Toen deze hernieuwing in 1948 voor het gevoel van het joodse volk gestalte kreeg in de stichting van de staat Israël, kon de keuze voor de menora als nationaal symbool niet uitblijven. De menora in het wapen van Israël draagt naar de volkeren een krachtig getuigenis uit.

Het getuigenis van de menora

In het wapen van Israël wordt de menora geflankeerd door twee olijftakken. Op deze wijze wordt door het wapen het visioen van de profeet Zacharia opgeroepen. Zacharia is de profeet die met het volk van Israël vanuit de Babylonische ballingschap naar het beloofde land terugkeerde om daar Jeruzalem te herbouwen en om tevens de Tempel opnieuw een plaats te geven in het centrum van het volksleven. Bij deze profeet lezen we in het vijfde nachtgezicht de volgende woorden:

‘Hij (de engel) zeide tot mij: Wat ziet gij? Daarop antwoordde ik: Ik zie daar een kandelaar, geheel van goud, met een oliehouder aan zijn top; hij heeft zeven lampen, en telkens zeven toevoerbuizen voor de lampen erbovenop en twee olijfbomen steken boven hem uit, de ene rechts en de andere links van de oliehouder. Ik hernam en vroeg de engel die met mij sprak: Wat betekent dit, mijn heer? Toen gaf de engel die met mij sprak mij ten antwoord: Weet gij niet, wat dit betekent? Hij antwoordde mij: Dit is het woord des HEREN tot Zerubbabel: niet door kracht noch door geweld, maar door mijn Geest! zegt de Here der heerscharen.’

In de tekst zijn de woorden ‘zeven lampen’ en ‘niet door kracht noch door geweld’ door mij cursief weergegeven. De laatste uitdrukking luidt in het Hebreeuws: lo b’chail v’lo b’koach, ki im b’ruchi. Dat zijn welgeteld zeven woorden, die corresponderen met de zeven lampen. M.a.w., de zeven woorden uit de tekst van Zacharia worden zichtbaar gemaakt in de zeven lampen van de kandelaar geflankeerd door de beide olijfbomen. Volgens de joodse geleerde dr. Ephraim Hareuveni lieten de zeven woorden aan Zacharia de symbolische betekenis van het licht van de menora zien.

Het zijn Israëls profeten geweest die getracht hebben het volk Israël ervan te overtuigen uit de kracht van Gods Geest te leven. Levend uit de kracht van de Geest zou Israël zijn roeping kunnen volbrengen door met zijn goede werken het ‘licht der wereld’ te zijn. Op die manier mocht Israël, om een woord uit het Nieuwe Testament aan te halen, ‘zijn Vader, die in de hemelen is, verheerlijken’ (Matth. 5:16). Als we deze uitleg volgen dan kunnen we zeggen, dat Israël met de keuze van de menora als nationaal symbool een indrukwekkend getuigenis in de wereld geeft. Om als natie uit dat motto te willen leven is een geweldige uitdaging. Tegelijk kunnen we ons de vraag stellen of de vlag de lading ook dekt?

> [DE ITEMS]
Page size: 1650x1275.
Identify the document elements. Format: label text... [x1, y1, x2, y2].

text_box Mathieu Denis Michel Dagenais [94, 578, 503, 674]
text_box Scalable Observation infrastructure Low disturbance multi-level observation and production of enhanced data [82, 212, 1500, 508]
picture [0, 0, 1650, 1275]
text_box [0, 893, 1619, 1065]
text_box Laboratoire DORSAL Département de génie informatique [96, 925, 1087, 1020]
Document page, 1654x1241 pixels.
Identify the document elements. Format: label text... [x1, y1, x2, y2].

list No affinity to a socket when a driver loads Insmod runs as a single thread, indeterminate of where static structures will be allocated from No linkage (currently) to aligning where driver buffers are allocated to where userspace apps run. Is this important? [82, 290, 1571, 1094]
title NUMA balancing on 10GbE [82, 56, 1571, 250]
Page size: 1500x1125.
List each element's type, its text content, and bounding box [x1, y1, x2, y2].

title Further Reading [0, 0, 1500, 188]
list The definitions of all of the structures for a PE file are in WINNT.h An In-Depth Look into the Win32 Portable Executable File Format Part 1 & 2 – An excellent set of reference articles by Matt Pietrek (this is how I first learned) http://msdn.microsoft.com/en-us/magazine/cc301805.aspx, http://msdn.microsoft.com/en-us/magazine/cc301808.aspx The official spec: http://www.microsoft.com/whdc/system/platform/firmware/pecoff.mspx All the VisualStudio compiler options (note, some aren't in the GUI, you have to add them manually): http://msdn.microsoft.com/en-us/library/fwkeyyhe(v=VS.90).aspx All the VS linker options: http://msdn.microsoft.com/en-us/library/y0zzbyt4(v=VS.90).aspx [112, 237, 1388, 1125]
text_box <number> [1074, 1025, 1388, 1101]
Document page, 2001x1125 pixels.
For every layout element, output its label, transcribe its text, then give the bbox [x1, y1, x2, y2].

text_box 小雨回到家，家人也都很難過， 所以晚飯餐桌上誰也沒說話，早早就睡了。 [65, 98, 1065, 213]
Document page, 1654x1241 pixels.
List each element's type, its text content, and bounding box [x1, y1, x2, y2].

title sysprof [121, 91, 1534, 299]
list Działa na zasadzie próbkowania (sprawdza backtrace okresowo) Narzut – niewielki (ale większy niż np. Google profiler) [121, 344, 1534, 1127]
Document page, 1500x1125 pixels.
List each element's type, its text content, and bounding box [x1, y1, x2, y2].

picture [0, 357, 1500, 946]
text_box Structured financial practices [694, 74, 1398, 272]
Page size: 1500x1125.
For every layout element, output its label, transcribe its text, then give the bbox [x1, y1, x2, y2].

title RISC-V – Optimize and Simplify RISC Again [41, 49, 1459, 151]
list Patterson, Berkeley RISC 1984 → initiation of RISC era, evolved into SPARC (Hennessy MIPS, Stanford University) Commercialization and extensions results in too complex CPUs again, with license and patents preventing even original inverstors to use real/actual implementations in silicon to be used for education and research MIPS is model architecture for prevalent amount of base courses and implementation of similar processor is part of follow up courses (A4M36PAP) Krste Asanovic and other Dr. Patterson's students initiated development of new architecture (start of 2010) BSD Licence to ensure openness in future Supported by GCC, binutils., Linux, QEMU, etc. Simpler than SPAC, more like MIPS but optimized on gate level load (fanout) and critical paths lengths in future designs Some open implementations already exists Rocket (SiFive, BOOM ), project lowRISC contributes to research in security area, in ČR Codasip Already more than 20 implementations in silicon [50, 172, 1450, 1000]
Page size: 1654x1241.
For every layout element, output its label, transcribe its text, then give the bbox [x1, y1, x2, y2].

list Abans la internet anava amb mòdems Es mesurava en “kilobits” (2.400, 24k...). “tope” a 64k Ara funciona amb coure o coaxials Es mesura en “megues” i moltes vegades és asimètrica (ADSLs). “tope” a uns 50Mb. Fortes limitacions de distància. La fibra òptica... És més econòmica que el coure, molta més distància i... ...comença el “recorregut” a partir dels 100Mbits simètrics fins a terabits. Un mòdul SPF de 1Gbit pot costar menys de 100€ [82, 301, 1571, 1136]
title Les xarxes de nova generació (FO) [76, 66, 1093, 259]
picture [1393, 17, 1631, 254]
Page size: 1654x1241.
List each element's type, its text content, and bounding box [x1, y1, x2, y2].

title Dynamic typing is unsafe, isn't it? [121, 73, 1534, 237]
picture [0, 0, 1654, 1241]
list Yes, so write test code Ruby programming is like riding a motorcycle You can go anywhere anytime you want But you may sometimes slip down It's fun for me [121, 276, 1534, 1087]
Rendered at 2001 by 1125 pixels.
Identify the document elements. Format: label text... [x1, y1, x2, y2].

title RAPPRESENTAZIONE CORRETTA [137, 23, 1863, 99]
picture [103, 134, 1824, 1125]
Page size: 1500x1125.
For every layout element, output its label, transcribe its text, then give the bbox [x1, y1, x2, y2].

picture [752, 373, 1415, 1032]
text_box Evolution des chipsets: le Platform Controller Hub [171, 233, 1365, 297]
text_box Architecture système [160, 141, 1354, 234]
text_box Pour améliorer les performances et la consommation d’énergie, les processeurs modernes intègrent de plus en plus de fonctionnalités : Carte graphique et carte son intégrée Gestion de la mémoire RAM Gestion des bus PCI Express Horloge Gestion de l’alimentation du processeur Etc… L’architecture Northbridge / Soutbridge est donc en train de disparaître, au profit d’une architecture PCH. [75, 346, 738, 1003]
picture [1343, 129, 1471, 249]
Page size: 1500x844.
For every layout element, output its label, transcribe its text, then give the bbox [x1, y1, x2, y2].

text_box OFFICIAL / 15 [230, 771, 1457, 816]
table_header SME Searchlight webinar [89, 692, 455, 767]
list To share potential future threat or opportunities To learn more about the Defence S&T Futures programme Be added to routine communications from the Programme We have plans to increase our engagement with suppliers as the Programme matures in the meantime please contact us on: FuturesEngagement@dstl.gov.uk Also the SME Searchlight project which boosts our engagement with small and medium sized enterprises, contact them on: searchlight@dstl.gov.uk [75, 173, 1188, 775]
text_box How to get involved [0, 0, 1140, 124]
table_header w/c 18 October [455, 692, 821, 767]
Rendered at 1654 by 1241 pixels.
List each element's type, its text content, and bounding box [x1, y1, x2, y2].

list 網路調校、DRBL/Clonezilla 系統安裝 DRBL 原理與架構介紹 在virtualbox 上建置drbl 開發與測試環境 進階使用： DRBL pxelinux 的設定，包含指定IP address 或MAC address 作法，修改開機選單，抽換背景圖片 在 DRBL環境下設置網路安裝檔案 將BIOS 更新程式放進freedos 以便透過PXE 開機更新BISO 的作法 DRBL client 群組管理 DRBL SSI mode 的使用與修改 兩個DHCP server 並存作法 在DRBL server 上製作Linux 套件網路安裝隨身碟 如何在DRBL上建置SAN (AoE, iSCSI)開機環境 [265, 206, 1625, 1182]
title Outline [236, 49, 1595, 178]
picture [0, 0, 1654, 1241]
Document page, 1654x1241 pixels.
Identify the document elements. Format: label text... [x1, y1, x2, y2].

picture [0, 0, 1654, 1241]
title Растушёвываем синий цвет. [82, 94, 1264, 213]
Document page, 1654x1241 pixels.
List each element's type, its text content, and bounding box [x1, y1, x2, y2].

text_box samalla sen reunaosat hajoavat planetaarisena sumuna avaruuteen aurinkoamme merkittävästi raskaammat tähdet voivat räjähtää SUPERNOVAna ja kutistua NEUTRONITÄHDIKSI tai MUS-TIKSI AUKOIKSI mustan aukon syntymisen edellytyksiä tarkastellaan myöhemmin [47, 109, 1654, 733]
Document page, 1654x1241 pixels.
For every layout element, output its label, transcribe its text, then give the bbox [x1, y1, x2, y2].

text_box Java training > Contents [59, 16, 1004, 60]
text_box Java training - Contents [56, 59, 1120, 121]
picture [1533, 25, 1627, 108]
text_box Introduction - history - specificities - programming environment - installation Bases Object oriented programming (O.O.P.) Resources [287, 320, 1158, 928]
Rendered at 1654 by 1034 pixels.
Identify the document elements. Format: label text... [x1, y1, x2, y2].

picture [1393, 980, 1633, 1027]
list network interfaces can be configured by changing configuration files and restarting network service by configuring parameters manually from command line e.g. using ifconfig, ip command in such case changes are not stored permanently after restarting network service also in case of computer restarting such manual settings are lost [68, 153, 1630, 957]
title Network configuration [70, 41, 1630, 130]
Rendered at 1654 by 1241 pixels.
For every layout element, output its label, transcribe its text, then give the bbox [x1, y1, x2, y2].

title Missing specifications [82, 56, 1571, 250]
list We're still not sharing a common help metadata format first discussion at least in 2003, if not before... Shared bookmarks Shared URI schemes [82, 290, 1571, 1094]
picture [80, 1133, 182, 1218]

> [DOEL OPDRACHT] Wil je uit het fragment over de menora alles van "Toen deze hernieuwing" tot en met "krachtig getuigenis uit." letterlijk overschrijven? De items vormen apart materiaal naast het fragment.

> [VOLLEDIG ANTWOORD]
Toen deze hernieuwing in 1948 voor het gevoel van het joodse volk gestalte kreeg in de stichting van de staat Israël, kon de keuze voor de menora als nationaal symbool niet uitblijven. De menora in het wapen van Israël draagt naar de volkeren een krachtig getuigenis uit.